Start of Document passage

Re:Lets see... by Anonymous Coward · 2003-05-14 10:11 · Score: 5, Informative

RTA. PageRankings are computed in advance and take several days. A 5x increase in speed means specialized rankings could be computed.

Hmmm by Linguica · 2003-05-14 10:12 · Score: 5, Funny

Geek: I invented a program that downloads porn off the internet one million times faster. Marge: Does anyone need that much porno? Homer: :drools: One million times...

Clarification. (reply to self) by moogla · 2003-05-14 10:18 · Score: 4, Interesting

According to the document, they reference the original 1998 paper on PageRank. I see a number of other references about improvements to the algorithm, but nothing specific to Google's own implementation. The paper mentions how the improvements help, but not if Google uses them.

Hence it is forward for the article author or one of the paper authors to assume these techniques will speed up Google- I'm confident their engineers have been following academic work in this area and perhaps they have already discovered these same (or orthogonal) techniques.

That is, not to say that google could not reimplement their algorithms to take in these improvements if they already have... but basing your speedup number on the 1998 algorithm and public domain mods is showy. Although it does help grab a readers attention when browsing abstracts. ^_^

--
Black holes are where the Matrix raised SIGFPE

Assumptions on PageRank by sielwolf · 2003-05-14 10:28 · Score: 3, Insightful

I feel your assumption is wrong. It would be foolish to assume that the eigenvectors and eigenvalues they derive from one Pagerank will generally hold in a space as dynamic as the worldwide web. Sure, slashdot.org will probably maintain the same sort of authority and hub value... but what as terms change? A flurry of "blog" articles one month may make /. an authority... but what when the infatuation ends?

End of Document passage
Start of Recorded data

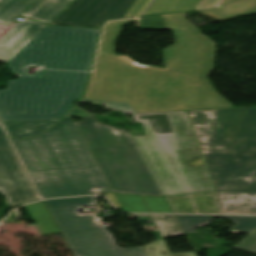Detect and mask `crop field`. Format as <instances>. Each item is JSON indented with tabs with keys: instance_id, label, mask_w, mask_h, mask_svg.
I'll return each mask as SVG.
<instances>
[{
	"instance_id": "1",
	"label": "crop field",
	"mask_w": 256,
	"mask_h": 256,
	"mask_svg": "<svg viewBox=\"0 0 256 256\" xmlns=\"http://www.w3.org/2000/svg\"><path fill=\"white\" fill-rule=\"evenodd\" d=\"M185 13L141 17L143 29H173L175 44L163 51L165 68L115 55L121 23L104 27L94 72L83 98L129 102L138 113L233 107L207 76L214 68L212 40L184 19Z\"/></svg>"
},
{
	"instance_id": "26",
	"label": "crop field",
	"mask_w": 256,
	"mask_h": 256,
	"mask_svg": "<svg viewBox=\"0 0 256 256\" xmlns=\"http://www.w3.org/2000/svg\"><path fill=\"white\" fill-rule=\"evenodd\" d=\"M232 0H200L193 10L210 9L214 6L227 3Z\"/></svg>"
},
{
	"instance_id": "19",
	"label": "crop field",
	"mask_w": 256,
	"mask_h": 256,
	"mask_svg": "<svg viewBox=\"0 0 256 256\" xmlns=\"http://www.w3.org/2000/svg\"><path fill=\"white\" fill-rule=\"evenodd\" d=\"M72 0H48L29 19L38 20L49 24Z\"/></svg>"
},
{
	"instance_id": "17",
	"label": "crop field",
	"mask_w": 256,
	"mask_h": 256,
	"mask_svg": "<svg viewBox=\"0 0 256 256\" xmlns=\"http://www.w3.org/2000/svg\"><path fill=\"white\" fill-rule=\"evenodd\" d=\"M198 1L199 0H152L141 15L192 10Z\"/></svg>"
},
{
	"instance_id": "10",
	"label": "crop field",
	"mask_w": 256,
	"mask_h": 256,
	"mask_svg": "<svg viewBox=\"0 0 256 256\" xmlns=\"http://www.w3.org/2000/svg\"><path fill=\"white\" fill-rule=\"evenodd\" d=\"M30 182L12 148L0 149V193L6 194Z\"/></svg>"
},
{
	"instance_id": "24",
	"label": "crop field",
	"mask_w": 256,
	"mask_h": 256,
	"mask_svg": "<svg viewBox=\"0 0 256 256\" xmlns=\"http://www.w3.org/2000/svg\"><path fill=\"white\" fill-rule=\"evenodd\" d=\"M234 249L256 254V230L252 232L246 239H244Z\"/></svg>"
},
{
	"instance_id": "7",
	"label": "crop field",
	"mask_w": 256,
	"mask_h": 256,
	"mask_svg": "<svg viewBox=\"0 0 256 256\" xmlns=\"http://www.w3.org/2000/svg\"><path fill=\"white\" fill-rule=\"evenodd\" d=\"M92 197L46 200L55 221L75 256H147L143 247L120 249L107 229L93 217H79L74 209L92 202Z\"/></svg>"
},
{
	"instance_id": "29",
	"label": "crop field",
	"mask_w": 256,
	"mask_h": 256,
	"mask_svg": "<svg viewBox=\"0 0 256 256\" xmlns=\"http://www.w3.org/2000/svg\"><path fill=\"white\" fill-rule=\"evenodd\" d=\"M107 196H108V198L111 199V201H112V203H113L114 205H116L119 209H121V207H120L119 204L117 203V201H116V199H115L113 193L107 194Z\"/></svg>"
},
{
	"instance_id": "13",
	"label": "crop field",
	"mask_w": 256,
	"mask_h": 256,
	"mask_svg": "<svg viewBox=\"0 0 256 256\" xmlns=\"http://www.w3.org/2000/svg\"><path fill=\"white\" fill-rule=\"evenodd\" d=\"M114 195L124 211L172 213L165 197H142L117 193Z\"/></svg>"
},
{
	"instance_id": "23",
	"label": "crop field",
	"mask_w": 256,
	"mask_h": 256,
	"mask_svg": "<svg viewBox=\"0 0 256 256\" xmlns=\"http://www.w3.org/2000/svg\"><path fill=\"white\" fill-rule=\"evenodd\" d=\"M148 256H197L195 252L172 254L162 241H157L144 246Z\"/></svg>"
},
{
	"instance_id": "12",
	"label": "crop field",
	"mask_w": 256,
	"mask_h": 256,
	"mask_svg": "<svg viewBox=\"0 0 256 256\" xmlns=\"http://www.w3.org/2000/svg\"><path fill=\"white\" fill-rule=\"evenodd\" d=\"M179 223L181 224L184 232H194L198 226H206L214 216H189V215H176ZM229 218L237 223L230 232L250 234L256 229V217L249 216H222Z\"/></svg>"
},
{
	"instance_id": "21",
	"label": "crop field",
	"mask_w": 256,
	"mask_h": 256,
	"mask_svg": "<svg viewBox=\"0 0 256 256\" xmlns=\"http://www.w3.org/2000/svg\"><path fill=\"white\" fill-rule=\"evenodd\" d=\"M80 102L104 104L106 109L122 111L123 114H134L137 113L129 103L123 102H111V101H99V100H87L81 99ZM77 103L71 112L66 117L72 116H95V114L87 113L77 107Z\"/></svg>"
},
{
	"instance_id": "15",
	"label": "crop field",
	"mask_w": 256,
	"mask_h": 256,
	"mask_svg": "<svg viewBox=\"0 0 256 256\" xmlns=\"http://www.w3.org/2000/svg\"><path fill=\"white\" fill-rule=\"evenodd\" d=\"M60 119L1 122L8 136L28 138L40 135Z\"/></svg>"
},
{
	"instance_id": "14",
	"label": "crop field",
	"mask_w": 256,
	"mask_h": 256,
	"mask_svg": "<svg viewBox=\"0 0 256 256\" xmlns=\"http://www.w3.org/2000/svg\"><path fill=\"white\" fill-rule=\"evenodd\" d=\"M198 13L223 21L256 13V0H236L215 9Z\"/></svg>"
},
{
	"instance_id": "22",
	"label": "crop field",
	"mask_w": 256,
	"mask_h": 256,
	"mask_svg": "<svg viewBox=\"0 0 256 256\" xmlns=\"http://www.w3.org/2000/svg\"><path fill=\"white\" fill-rule=\"evenodd\" d=\"M4 196H6V202H7L8 208L39 198L31 182Z\"/></svg>"
},
{
	"instance_id": "5",
	"label": "crop field",
	"mask_w": 256,
	"mask_h": 256,
	"mask_svg": "<svg viewBox=\"0 0 256 256\" xmlns=\"http://www.w3.org/2000/svg\"><path fill=\"white\" fill-rule=\"evenodd\" d=\"M146 136H133L164 195L213 190L185 111L132 115Z\"/></svg>"
},
{
	"instance_id": "20",
	"label": "crop field",
	"mask_w": 256,
	"mask_h": 256,
	"mask_svg": "<svg viewBox=\"0 0 256 256\" xmlns=\"http://www.w3.org/2000/svg\"><path fill=\"white\" fill-rule=\"evenodd\" d=\"M34 0H0V23L8 25Z\"/></svg>"
},
{
	"instance_id": "3",
	"label": "crop field",
	"mask_w": 256,
	"mask_h": 256,
	"mask_svg": "<svg viewBox=\"0 0 256 256\" xmlns=\"http://www.w3.org/2000/svg\"><path fill=\"white\" fill-rule=\"evenodd\" d=\"M223 214H256V107L188 112Z\"/></svg>"
},
{
	"instance_id": "18",
	"label": "crop field",
	"mask_w": 256,
	"mask_h": 256,
	"mask_svg": "<svg viewBox=\"0 0 256 256\" xmlns=\"http://www.w3.org/2000/svg\"><path fill=\"white\" fill-rule=\"evenodd\" d=\"M139 218L152 217L163 238L185 234L175 215H138Z\"/></svg>"
},
{
	"instance_id": "27",
	"label": "crop field",
	"mask_w": 256,
	"mask_h": 256,
	"mask_svg": "<svg viewBox=\"0 0 256 256\" xmlns=\"http://www.w3.org/2000/svg\"><path fill=\"white\" fill-rule=\"evenodd\" d=\"M46 0L35 1L26 11H24L21 16L28 17L32 12H34L43 2Z\"/></svg>"
},
{
	"instance_id": "30",
	"label": "crop field",
	"mask_w": 256,
	"mask_h": 256,
	"mask_svg": "<svg viewBox=\"0 0 256 256\" xmlns=\"http://www.w3.org/2000/svg\"><path fill=\"white\" fill-rule=\"evenodd\" d=\"M0 136H5V134H4V132H3L2 128H1V126H0Z\"/></svg>"
},
{
	"instance_id": "11",
	"label": "crop field",
	"mask_w": 256,
	"mask_h": 256,
	"mask_svg": "<svg viewBox=\"0 0 256 256\" xmlns=\"http://www.w3.org/2000/svg\"><path fill=\"white\" fill-rule=\"evenodd\" d=\"M166 199L173 213L222 214L214 192Z\"/></svg>"
},
{
	"instance_id": "4",
	"label": "crop field",
	"mask_w": 256,
	"mask_h": 256,
	"mask_svg": "<svg viewBox=\"0 0 256 256\" xmlns=\"http://www.w3.org/2000/svg\"><path fill=\"white\" fill-rule=\"evenodd\" d=\"M42 198L112 192L71 118L31 140L11 138Z\"/></svg>"
},
{
	"instance_id": "8",
	"label": "crop field",
	"mask_w": 256,
	"mask_h": 256,
	"mask_svg": "<svg viewBox=\"0 0 256 256\" xmlns=\"http://www.w3.org/2000/svg\"><path fill=\"white\" fill-rule=\"evenodd\" d=\"M134 0H75L51 24L101 27L108 19L123 17Z\"/></svg>"
},
{
	"instance_id": "16",
	"label": "crop field",
	"mask_w": 256,
	"mask_h": 256,
	"mask_svg": "<svg viewBox=\"0 0 256 256\" xmlns=\"http://www.w3.org/2000/svg\"><path fill=\"white\" fill-rule=\"evenodd\" d=\"M42 235L59 233L61 230L52 218L45 202L26 205Z\"/></svg>"
},
{
	"instance_id": "9",
	"label": "crop field",
	"mask_w": 256,
	"mask_h": 256,
	"mask_svg": "<svg viewBox=\"0 0 256 256\" xmlns=\"http://www.w3.org/2000/svg\"><path fill=\"white\" fill-rule=\"evenodd\" d=\"M45 27L28 20L12 27L0 38V61L7 63Z\"/></svg>"
},
{
	"instance_id": "2",
	"label": "crop field",
	"mask_w": 256,
	"mask_h": 256,
	"mask_svg": "<svg viewBox=\"0 0 256 256\" xmlns=\"http://www.w3.org/2000/svg\"><path fill=\"white\" fill-rule=\"evenodd\" d=\"M100 29L47 26L6 65L20 79L8 80L0 90V121L63 118L79 99L89 71Z\"/></svg>"
},
{
	"instance_id": "25",
	"label": "crop field",
	"mask_w": 256,
	"mask_h": 256,
	"mask_svg": "<svg viewBox=\"0 0 256 256\" xmlns=\"http://www.w3.org/2000/svg\"><path fill=\"white\" fill-rule=\"evenodd\" d=\"M148 1L149 0H136L127 11L124 18L138 16Z\"/></svg>"
},
{
	"instance_id": "6",
	"label": "crop field",
	"mask_w": 256,
	"mask_h": 256,
	"mask_svg": "<svg viewBox=\"0 0 256 256\" xmlns=\"http://www.w3.org/2000/svg\"><path fill=\"white\" fill-rule=\"evenodd\" d=\"M81 118L75 125L112 191L163 195L128 131Z\"/></svg>"
},
{
	"instance_id": "28",
	"label": "crop field",
	"mask_w": 256,
	"mask_h": 256,
	"mask_svg": "<svg viewBox=\"0 0 256 256\" xmlns=\"http://www.w3.org/2000/svg\"><path fill=\"white\" fill-rule=\"evenodd\" d=\"M11 147L10 143L8 142L7 138L0 139V148Z\"/></svg>"
}]
</instances>
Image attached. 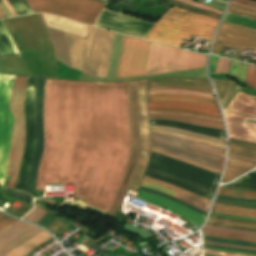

End of Recorded data

**Problem requirements**
Continue the forum thread about faster PageRank computation from the point where it stops. The lines above have no connection to the PageRank thread.

**The output**
We have already seen the effects of Google-bombing and Google-washing. The strength of Page Rank is that is objective in terms of the current state of the WWW. It makes no assumptions about the shape of the data. As a term takes on new meaning (see "second superpower") Page Rank stays cocurrent temporally. A new definition may bubble up to the top for a term for a month but then disappear as the linkage structure of the web phases it out (i.e. blogs talk about it less, less interconnectivity, less appearance at "hub" nodes).

Numerically, PageRank is a recursive search for eigenvalues and vectors like updating a Markov Chain. It is a nice application of linear algebra. Because it is a matrix operation, it is highly parallelizable. Also there are many redundant calculation and ordering speedups one can do for matrix multiplications (as anyone who as taken a CS algorithms course knows).

But to assume a stability from one calculation to the next could lead, over time, to the very inaccuracies Google was built to overcome. There is a lot of research in mining web data. There have been several academic improvements to it along with improvements to related algorithms such as Kleinbergs and LSI. It is well within reason that these were just applied to the Google app.

--
What is music when you despise all sound?

Why? by johannesg · 2003-05-14 10:34 · Score: 5, Funny

Why, actually? Google is a free service, isn't it? And it is becoming more and more a normal part of many people's lifes. Coupled with an always on connection it has certainly become an extension of my own brain.

Some future predictions:

- In 2006, Google accidentally gets cut off from the rest of the internet because a public utility worker accidentally cuts through their cables. Civilisation as we know it comes to an end for the rest of the day, as people wander about aimlessly, lost for direction and knowledge.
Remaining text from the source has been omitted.